Простая, но властная идея укоренилась среди защитников Орловки. «Мы ощущали свой моральный долг продолжать борьбу, – рассказывает Туров. – Нас не заставляли делать это. Немцы были устрашающими противниками, их армия была исключительно дисциплинированной и хорошо подготовленной. Но они захватывали нашу землю».
Решимость противостоять врагу укрепилась после одного на первый взгляд незначительного боевого эпизода. «Говоря откровенно, нас сначала смущали новобранцы, полученные из Центральной Азии, – продолжает Туров. – Мы не чувствовали, что можем положиться на них в столь напряженной битве. В этом не было их вины: они были слабо подготовлены и плохо говорили по-русски. В моем батальоне было несколько татар. Они были всего лишь подростками, а смотрелись даже моложе. Я не знал, что делать с ними. Однажды я увидел, как они делили хлеб между собой. И это было так трогательно – они вели себя, как маленькие дети. Но нам нужно было противостоять немцам!»
Но затем произошло нечто значительное.
«Я был с Андрющенко, когда молодой паренек из Казахстана появился с донесением, – вспоминает Туров. – Он был подростком, который едва говорил по-русски.
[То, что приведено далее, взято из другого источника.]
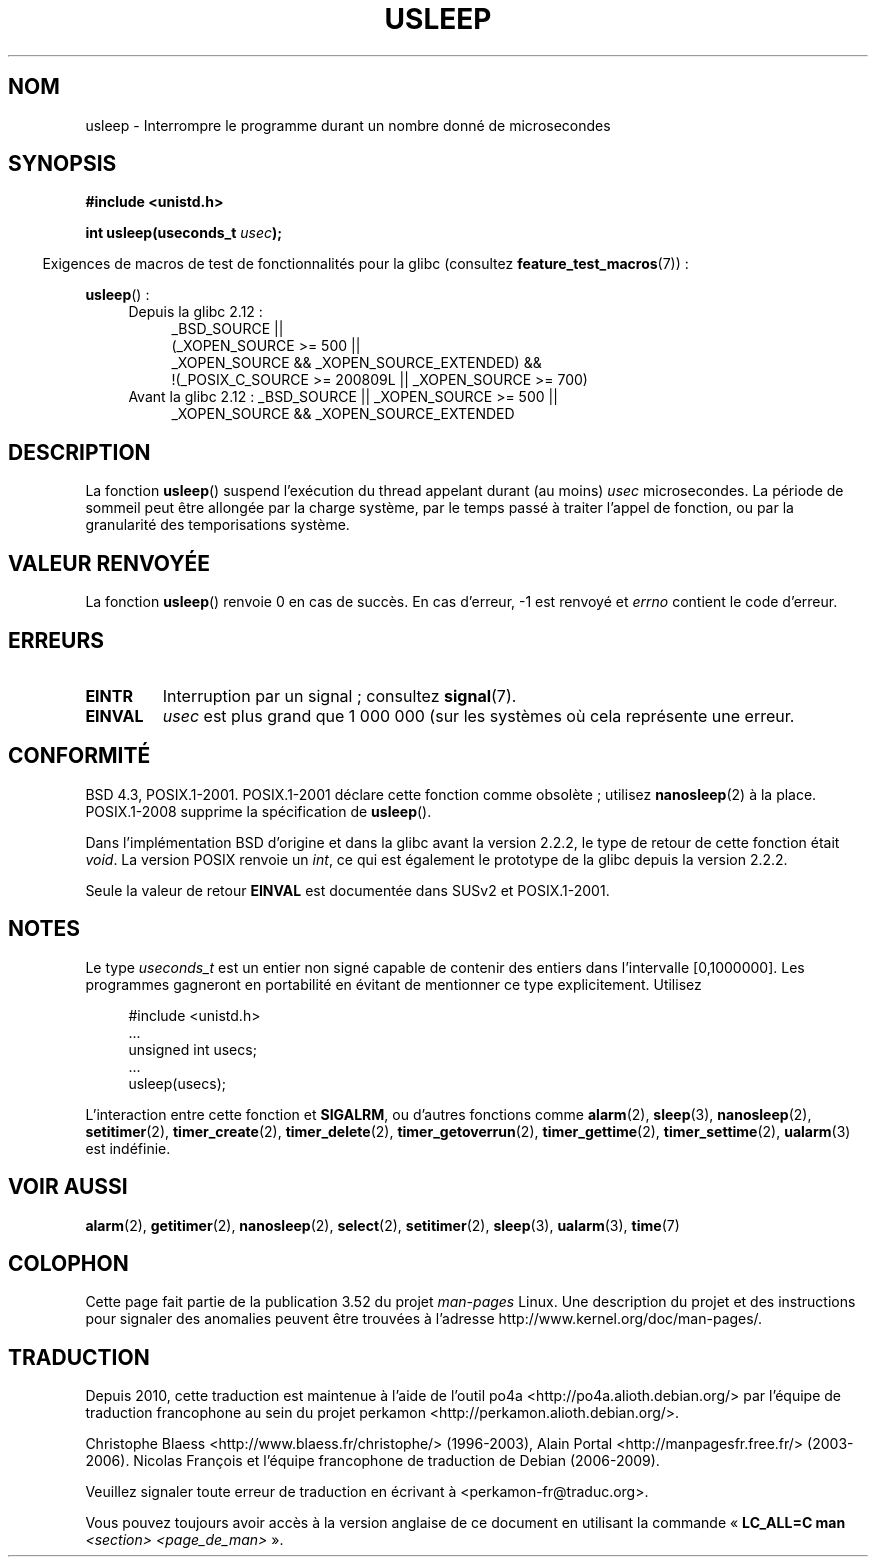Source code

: .\" Copyright 1993 David Metcalfe (david@prism.demon.co.uk)
.\"
.\" %%%LICENSE_START(VERBATIM)
.\" Permission is granted to make and distribute verbatim copies of this
.\" manual provided the copyright notice and this permission notice are
.\" preserved on all copies.
.\"
.\" Permission is granted to copy and distribute modified versions of this
.\" manual under the conditions for verbatim copying, provided that the
.\" entire resulting derived work is distributed under the terms of a
.\" permission notice identical to this one.
.\"
.\" Since the Linux kernel and libraries are constantly changing, this
.\" manual page may be incorrect or out-of-date.  The author(s) assume no
.\" responsibility for errors or omissions, or for damages resulting from
.\" the use of the information contained herein.  The author(s) may not
.\" have taken the same level of care in the production of this manual,
.\" which is licensed free of charge, as they might when working
.\" professionally.
.\"
.\" Formatted or processed versions of this manual, if unaccompanied by
.\" the source, must acknowledge the copyright and authors of this work.
.\" %%%LICENSE_END
.\"
.\" References consulted:
.\"     Linux libc source code
.\"     Lewine's _POSIX Programmer's Guide_ (O'Reilly & Associates, 1991)
.\"     386BSD man pages
.\" Modified 1993-07-24 by Rik Faith (faith@cs.unc.edu)
.\" Modified 2001-04-01 by aeb
.\" Modified 2003-07-23 by aeb
.\"
.\"*******************************************************************
.\"
.\" This file was generated with po4a. Translate the source file.
.\"
.\"*******************************************************************
.TH USLEEP 3 "19 avril 2013" "" "Manuel du programmeur Linux"
.SH NOM
usleep \- Interrompre le programme durant un nombre donné de microsecondes
.SH SYNOPSIS
.nf
\fB#include <unistd.h>\fP
.sp
\fBint usleep(useconds_t \fP\fIusec\fP\fB);\fP
.fi
.sp
.in -4n
Exigences de macros de test de fonctionnalités pour la glibc (consultez
\fBfeature_test_macros\fP(7))\ :
.in
.sp
\fBusleep\fP()\ :
.ad l
.RS 4
.PD 0
.TP  4
Depuis la glibc 2.12\ :
.nf
_BSD_SOURCE ||
    (_XOPEN_SOURCE\ >=\ 500 ||
        _XOPEN_SOURCE\ &&\ _XOPEN_SOURCE_EXTENDED) &&
    !(_POSIX_C_SOURCE\ >=\ 200809L || _XOPEN_SOURCE\ >=\ 700)
.TP  4
.fi
Avant la glibc 2.12\ : _BSD_SOURCE || _XOPEN_SOURCE\ >=\ 500 ||
_XOPEN_SOURCE\ &&\ _XOPEN_SOURCE_EXTENDED
.PD
.RE
.ad b
.SH DESCRIPTION
La fonction \fBusleep\fP() suspend l'exécution du thread appelant durant (au
moins) \fIusec\fP microsecondes. La période de sommeil peut être allongée par
la charge système, par le temps passé à traiter l'appel de fonction, ou par
la granularité des temporisations système.
.SH "VALEUR RENVOYÉE"
La fonction \fBusleep\fP() renvoie 0 en cas de succès. En cas d'erreur, \-1 est
renvoyé et \fIerrno\fP contient le code d'erreur.
.SH ERREURS
.TP 
\fBEINTR\fP
Interruption par un signal\ ; consultez \fBsignal\fP(7).
.TP 
\fBEINVAL\fP
\fIusec\fP est plus grand que 1\ 000\ 000 (sur les systèmes où cela représente
une erreur.
.SH CONFORMITÉ
BSD\ 4.3, POSIX.1\-2001. POSIX.1\-2001 déclare cette fonction comme obsolète\ ;
utilisez \fBnanosleep\fP(2) à la place. POSIX.1\-2008 supprime la spécification
de \fBusleep\fP().

Dans l'implémentation BSD d'origine et dans la glibc avant la version 2.2.2,
le type de retour de cette fonction était \fIvoid\fP. La version POSIX renvoie
un \fIint\fP, ce qui est également le prototype de la glibc depuis la version
2.2.2.

Seule la valeur de retour \fBEINVAL\fP est documentée dans SUSv2 et
POSIX.1\-2001.
.SH NOTES
Le type \fIuseconds_t\fP est un entier non signé capable de contenir des
entiers dans l'intervalle [0,1000000]. Les programmes gagneront en
portabilité en évitant de mentionner ce type explicitement. Utilisez
.in +4n
.nf
.sp
#include <unistd.h>
\&...
    unsigned int usecs;
\&...
    usleep(usecs);
.fi
.in
.LP
L'interaction entre cette fonction et \fBSIGALRM\fP, ou d'autres fonctions
comme \fBalarm\fP(2), \fBsleep\fP(3), \fBnanosleep\fP(2), \fBsetitimer\fP(2),
\fBtimer_create\fP(2), \fBtimer_delete\fP(2), \fBtimer_getoverrun\fP(2),
\fBtimer_gettime\fP(2), \fBtimer_settime\fP(2), \fBualarm\fP(3) est indéfinie.
.SH "VOIR AUSSI"
\fBalarm\fP(2), \fBgetitimer\fP(2), \fBnanosleep\fP(2), \fBselect\fP(2),
\fBsetitimer\fP(2), \fBsleep\fP(3), \fBualarm\fP(3), \fBtime\fP(7)
.SH COLOPHON
Cette page fait partie de la publication 3.52 du projet \fIman\-pages\fP
Linux. Une description du projet et des instructions pour signaler des
anomalies peuvent être trouvées à l'adresse
\%http://www.kernel.org/doc/man\-pages/.
.SH TRADUCTION
Depuis 2010, cette traduction est maintenue à l'aide de l'outil
po4a <http://po4a.alioth.debian.org/> par l'équipe de
traduction francophone au sein du projet perkamon
<http://perkamon.alioth.debian.org/>.
.PP
Christophe Blaess <http://www.blaess.fr/christophe/> (1996-2003),
Alain Portal <http://manpagesfr.free.fr/> (2003-2006).
Nicolas François et l'équipe francophone de traduction de Debian\ (2006-2009).
.PP
Veuillez signaler toute erreur de traduction en écrivant à
<perkamon\-fr@traduc.org>.
.PP
Vous pouvez toujours avoir accès à la version anglaise de ce document en
utilisant la commande
«\ \fBLC_ALL=C\ man\fR \fI<section>\fR\ \fI<page_de_man>\fR\ ».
Он был бронебойщиком, но его противотанковое ружье было уничтожено и остатки части погибли. Тяжело раненный, с переломами обеих ног, он тем не менее дополз до командного пункта. Он с трудом находил нужные слова, жестикулируя руками, но в его голосе безошибочно слышалась гордость, вопреки тому ужасному состоянию, в котором он пребывал. Он сумел рассказать нам, что он уничтожил три немецких танка. Затем он умер прямо на наших глазах. На несколько минут повисла абсолютная тишина. Люди были до того ошеломлены, что не могли говорить. Через несколько часов все наши бойцы уже знали об этом мальчике из Казахстана. Наши русские бойцы теперь отказались от своих предубеждений. Каждый солдат, находившийся среди нас, хотел почтить его память. Это было чем-то вроде общей безмолвной клятвы: мы не позволим немцам прорваться».